>> Begin SUPPLIED TEXT

Tuesday August 21, 2012
By Graeme MacKay, The Hamilton Spectator, Tuesday August 21, 2012
Harper’s Arctic visits net mixed results
Each of the last six summers, Prime Minister Stephen Harper has journeyed to the North, sprinkling throughout its remote communities promises of federal funding and development.
This year will be no different: Harper leaves today for a five-day trip that begins with a rally near Whitehorse and ends Friday in Churchill, Man.
Harper appears to have the Midas touch about him on these annual visits.
The projects and people he encounters, albeit rarely beyond the bounds of a carefully-choreographed photo-op, get money and encouragement.
In return, his government gets to bask in days of positive news coverage, backed by some of the most beautiful images of the country.
But it seems that what Harper tries to turn to gold in his visits up North doesn’t always stay that way.

>> End SUPPLIED TEXT

WHAT NEEDS TO BE DONE -
In the piece on Harper's Arctic visits, where does the five-day trip end?

>> Begin ENTRIES

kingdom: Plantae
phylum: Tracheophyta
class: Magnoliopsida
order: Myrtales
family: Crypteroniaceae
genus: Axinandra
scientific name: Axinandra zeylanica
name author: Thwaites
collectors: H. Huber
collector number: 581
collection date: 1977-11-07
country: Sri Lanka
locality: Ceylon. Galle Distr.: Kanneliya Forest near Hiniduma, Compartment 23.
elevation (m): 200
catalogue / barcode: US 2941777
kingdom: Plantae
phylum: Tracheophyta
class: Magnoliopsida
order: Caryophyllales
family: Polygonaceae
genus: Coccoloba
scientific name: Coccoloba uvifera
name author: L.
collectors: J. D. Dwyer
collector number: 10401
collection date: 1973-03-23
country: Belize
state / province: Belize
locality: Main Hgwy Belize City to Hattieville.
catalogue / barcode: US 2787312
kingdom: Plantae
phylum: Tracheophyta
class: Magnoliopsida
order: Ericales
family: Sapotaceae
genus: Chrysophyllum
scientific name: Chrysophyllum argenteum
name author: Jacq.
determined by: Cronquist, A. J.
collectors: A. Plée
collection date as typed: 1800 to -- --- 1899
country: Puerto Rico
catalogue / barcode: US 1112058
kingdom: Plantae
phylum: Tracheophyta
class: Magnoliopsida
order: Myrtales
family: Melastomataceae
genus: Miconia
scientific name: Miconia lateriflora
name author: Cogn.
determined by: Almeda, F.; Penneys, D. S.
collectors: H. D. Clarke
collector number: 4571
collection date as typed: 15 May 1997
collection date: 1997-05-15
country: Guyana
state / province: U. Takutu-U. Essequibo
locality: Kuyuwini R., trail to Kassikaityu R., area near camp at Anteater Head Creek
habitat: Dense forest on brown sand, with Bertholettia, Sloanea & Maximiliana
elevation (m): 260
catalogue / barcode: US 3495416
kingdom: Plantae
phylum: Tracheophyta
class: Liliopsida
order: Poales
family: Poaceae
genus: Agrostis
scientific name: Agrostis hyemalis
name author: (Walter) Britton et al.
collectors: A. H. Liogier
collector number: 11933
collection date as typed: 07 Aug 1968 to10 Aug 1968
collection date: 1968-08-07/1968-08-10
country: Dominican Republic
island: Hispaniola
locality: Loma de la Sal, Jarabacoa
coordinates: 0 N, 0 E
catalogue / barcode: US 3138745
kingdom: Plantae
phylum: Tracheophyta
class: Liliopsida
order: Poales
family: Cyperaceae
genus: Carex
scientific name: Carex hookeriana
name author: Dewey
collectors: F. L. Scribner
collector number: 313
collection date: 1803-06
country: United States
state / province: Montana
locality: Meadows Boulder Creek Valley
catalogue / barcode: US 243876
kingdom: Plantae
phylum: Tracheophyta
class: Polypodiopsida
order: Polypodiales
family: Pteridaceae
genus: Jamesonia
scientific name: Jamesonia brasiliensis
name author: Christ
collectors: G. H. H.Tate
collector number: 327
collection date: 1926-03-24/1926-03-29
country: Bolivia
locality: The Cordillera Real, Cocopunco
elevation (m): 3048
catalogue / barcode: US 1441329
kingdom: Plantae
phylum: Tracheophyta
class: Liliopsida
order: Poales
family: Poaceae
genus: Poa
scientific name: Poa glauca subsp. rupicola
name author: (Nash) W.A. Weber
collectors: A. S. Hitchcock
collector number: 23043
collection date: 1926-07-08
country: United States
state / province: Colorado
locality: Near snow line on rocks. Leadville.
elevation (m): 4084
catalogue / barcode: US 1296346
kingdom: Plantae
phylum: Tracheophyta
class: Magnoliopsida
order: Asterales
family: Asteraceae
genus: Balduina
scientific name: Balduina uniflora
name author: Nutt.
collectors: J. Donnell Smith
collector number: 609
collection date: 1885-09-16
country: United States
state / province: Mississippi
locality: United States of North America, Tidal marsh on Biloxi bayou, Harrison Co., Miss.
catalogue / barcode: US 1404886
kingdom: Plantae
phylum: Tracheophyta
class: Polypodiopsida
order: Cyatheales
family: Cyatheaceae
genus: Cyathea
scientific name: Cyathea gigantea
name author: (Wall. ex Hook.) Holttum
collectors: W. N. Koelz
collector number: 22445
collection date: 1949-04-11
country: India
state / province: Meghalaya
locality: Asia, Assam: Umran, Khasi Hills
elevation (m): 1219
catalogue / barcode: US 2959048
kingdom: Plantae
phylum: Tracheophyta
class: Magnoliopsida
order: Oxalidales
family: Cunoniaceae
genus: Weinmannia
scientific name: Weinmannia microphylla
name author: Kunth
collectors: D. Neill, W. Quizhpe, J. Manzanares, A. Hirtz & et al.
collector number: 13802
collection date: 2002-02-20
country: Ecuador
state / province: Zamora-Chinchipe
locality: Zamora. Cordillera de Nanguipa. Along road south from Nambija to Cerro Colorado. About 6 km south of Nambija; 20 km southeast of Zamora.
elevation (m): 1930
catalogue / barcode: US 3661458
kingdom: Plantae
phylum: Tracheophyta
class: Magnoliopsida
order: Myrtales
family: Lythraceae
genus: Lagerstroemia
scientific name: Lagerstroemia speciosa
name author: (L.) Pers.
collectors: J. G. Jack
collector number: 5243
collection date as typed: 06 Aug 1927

>> End ENTRIES

TASK SOLUTION -
In Churchill, Man., on Friday.